Seize ans après la disparition de Pierre Urbain Dangnivo, le procès se poursuit devant le tribunal de Cotonou. À l’issue de ses réquisitions, le ministère public a demandé une peine de 30 ans de réclusion criminelle contre Codjo Alofa, tout en sollicitant une requalification des faits et la restitution des restes de la victime à sa famille.
Nouvelle étape dans le procès de l’affaire Pierre Urbain Dangnivo. Le ministère public a dévoilé, ce mercredi 15 juillet, ses réquisitions devant le Tribunal de première instance de première classe de Cotonou, en demandant la condamnation de Codjo Alofa à 30 ans de réclusion criminelle.

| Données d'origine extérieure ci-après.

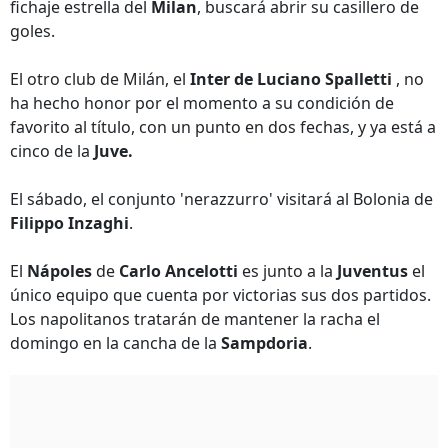
fichaje estrella del
Milan
, buscará abrir su casillero de
goles.
El otro club de Milán, el
Inter de Luciano Spalletti
, no
ha hecho honor por el momento a su condición de
favorito al título, con un punto en dos fechas, y ya está a
cinco de la
Juve.
El sábado, el conjunto 'nerazzurro' visitará al Bolonia de
Filippo Inzaghi
.
El
Nápoles
de
Carlo Ancelotti
es junto a la
Juventus
el
único equipo que cuenta por victorias sus dos partidos.
Los napolitanos tratarán de mantener la racha el
domingo en la cancha de la
Sampdoria
.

Selon Bip Radio, le procureur de la République, Olushègun Tidjani Serpos, estime que les éléments débattus au cours des audiences justifient une requalification des faits reprochés au principal accusé en complicité de meurtre avec coauteurs.

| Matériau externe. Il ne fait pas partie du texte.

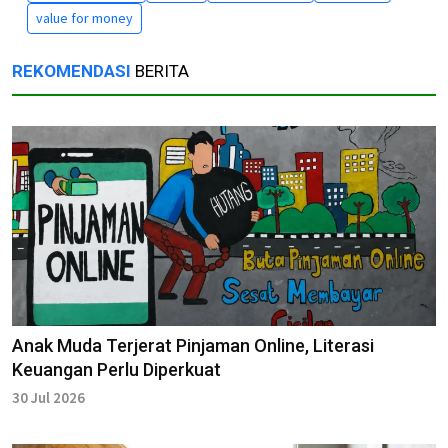
value for money
REKOMENDASI
BERITA
Anak Muda Terjerat Pinjaman Online, Literasi
Keuangan Perlu Diperkuat
30 Jul 2026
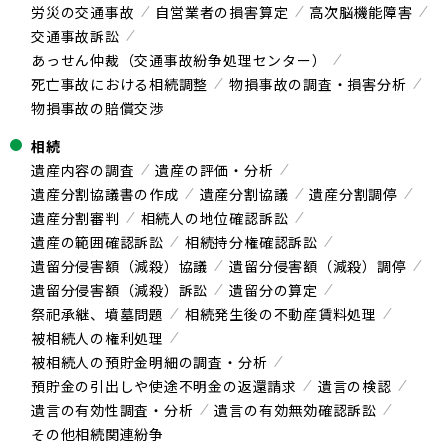
労災の交通事故
自営業者の損害算定
高次脳機能障害
交通事故訴訟
あっせん仲裁（交通事故紛争処理センター）
死亡事故における相続調整
物損事故の調査・損害分析
物損事故の賠償交渉
相続
遺産内容の調査
遺産の評価・分析
遺産分割協議書の作成
遺産分割協議
遺産分割調停
遺産分割審判
相続人の地位確認訴訟
遺産の範囲確認訴訟
相続持分権確認訴訟
遺留分侵害額（減殺）協議
遺留分侵害額（減殺）調停
遺留分侵害額（減殺）訴訟
遺留分の算定
祭祀承継、墳墓問題
相続発生後の不動産賃料処理
被相続人の権利処理
被相続人の預貯金明細の調査・分析
預貯金の引出しや使途不明金の返還請求
遺言の検認
遺言の有効性調査・分析
遺言の有効無効確認訴訟
その他相続関連紛争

Outre cette peine de prison, il a requis une amende de 150 millions de francs CFA et demandé que les restes de la dépouille de Pierre Urbain Dangnivo soient remis à sa famille pour qu’elle puisse lui offrir une sépulture. Le ministère public s’est également prononcé sur le sort du second prévenu. À l’encontre de Donatien Amoussou, il a sollicité une peine de cinq ans d’emprisonnement ferme après avoir demandé la requalification des faits en escroquerie.
Ces réquisitions interviennent au terme de plusieurs audiences consacrées à l’examen du dossier. Témoignages, confrontations et débats sur les pièces versées à la procédure ont rythmé les échanges. Les plaidoiries des avocats de la défense et des parties civiles ont également mis en évidence les divergences d’appréciation sur les responsabilités des accusés.
Disparu le 17 août 2010, Pierre Urbain Dangnivo était cadre au ministère de l’Économie et des Finances. Son affaire est devenue l’un des dossiers judiciaires les plus sensibles du Bénin, en raison de sa durée, des nombreuses investigations menées au fil des années et des interrogations persistantes sur les circonstances de sa disparition.
Par ailleurs, il convient de retenir que les réquisitions du parquet ne constituent pas une décision de justice. Il revient désormais au tribunal d’apprécier les arguments des différentes parties avant de rendre son verdict.